= TO-DO ITEM =
Every line from the one with "pantalla, Seremos parte" up to and including the one with "Cădiță De Duș Dalia, Gri, Cu Sifon Inclus" is to be output exactly as it appears below; pictures are not.

= RECORDS =
• • • •

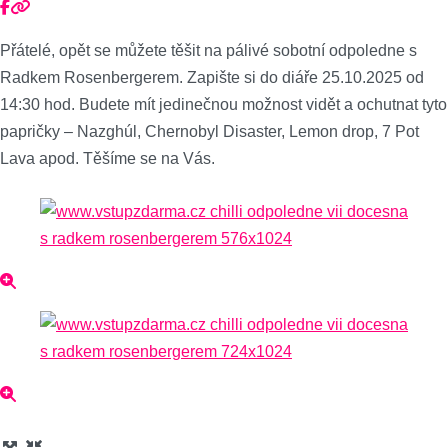
Přátelé, opět se můžete těšit na pálivé sobotní odpoledne s
Radkem Rosenbergerem. Zapište si do diáře 25.10.2025 od
14:30 hod. Budete mít jedinečnou možnost vidět a ochutnat tyto
papričky – Nazghúl, Chernobyl Disaster, Lemon drop, 7 Pot
Lava apod. Těšíme se na Vás.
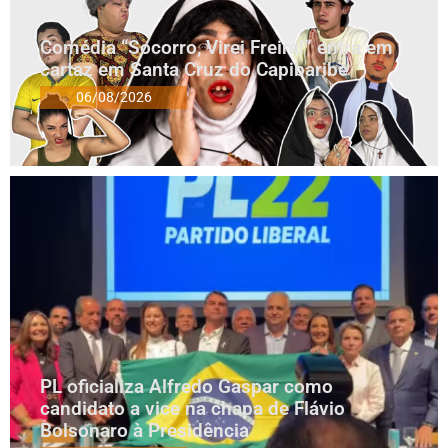
Comédia “Socorro, Virei Freira!” entra em
cartaz em Santa Cruz do Capibaribe
06/08/2026
PL oficializa Alfredo Gaspar como
candidato a vice na chapa de Flávio
Bolsonaro à Presidência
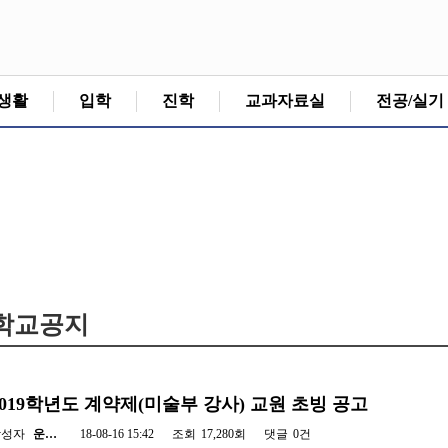
생활
입학
진학
교과자료실
전공/실기
학교공지
2019학년도 계약제(미술부 강사) 교원 초빙 공고
작성자
운…
18-08-16 15:42
조회
17,280회
댓글
0건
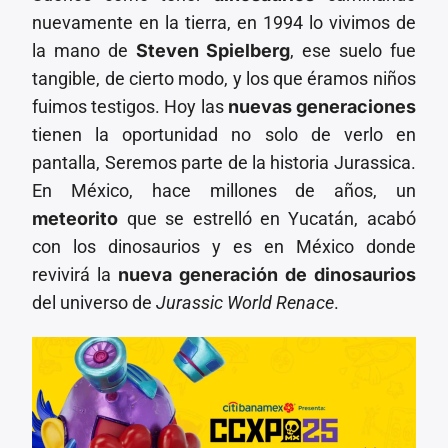
nuevamente en la tierra, en 1994 lo vivimos de
la mano de
Steven Spielberg
, ese suelo fue
tangible, de cierto modo, y los que éramos niños
fuimos testigos. Hoy las
nuevas generaciones
tienen la oportunidad no solo de verlo en
pantalla, Seremos parte de la historia Jurassica.
En México, hace millones de años, un
meteorito
que se estrelló en Yucatán, acabó
con los dinosaurios y es en México donde
revivirá la
nueva generación de dinosaurios
del universo de
Jurassic World Renace
.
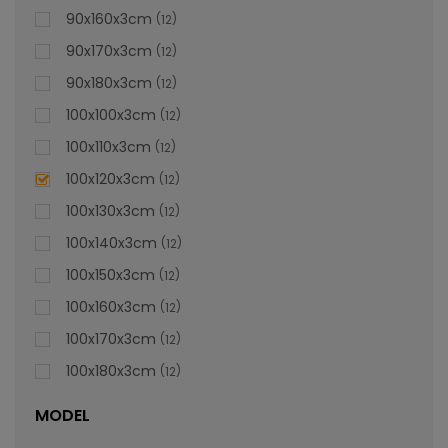
90x160x3cm
12
90x170x3cm
12
90x180x3cm
12
100x100x3cm
12
100x110x3cm
12
100x120x3cm
12
100x130x3cm
12
100x140x3cm
12
100x150x3cm
12
100x160x3cm
12
100x170x3cm
12
100x180x3cm
12
MODEL
Cădiță De Duș Dalia, Gri, Cu Sifon Inclus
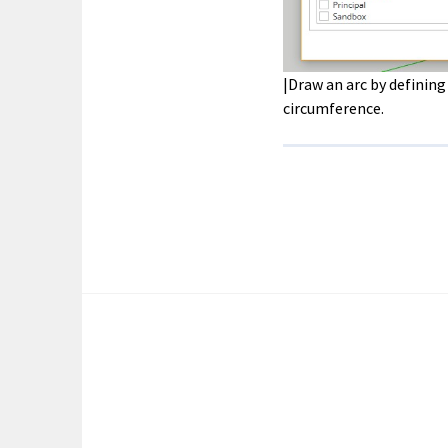
|Draw an arc by defining
circumference.
POST
NAVIGATION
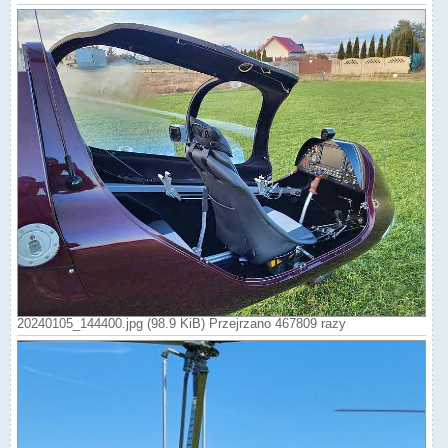
20240105_144400.jpg (98.9 KiB) Przejrzano 467809 razy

• • • •

= RESPONSE TO THIS EXERCISE =
pantalla, Seremos parte de la historia Jurassica.
En México, hace millones de años, un
meteorito
que se estrelló en Yucatán, acabó
con los dinosaurios y es en México donde
revivirá la
nueva generación de dinosaurios
del universo de
Jurassic World Renace
.
90x160x3cm
12
90x170x3cm
12
90x180x3cm
12
100x100x3cm
12
100x110x3cm
12
100x120x3cm
12
100x130x3cm
12
100x140x3cm
12
100x150x3cm
12
100x160x3cm
12
100x170x3cm
12
100x180x3cm
12
MODEL
Cădiță De Duș Dalia, Gri, Cu Sifon Inclus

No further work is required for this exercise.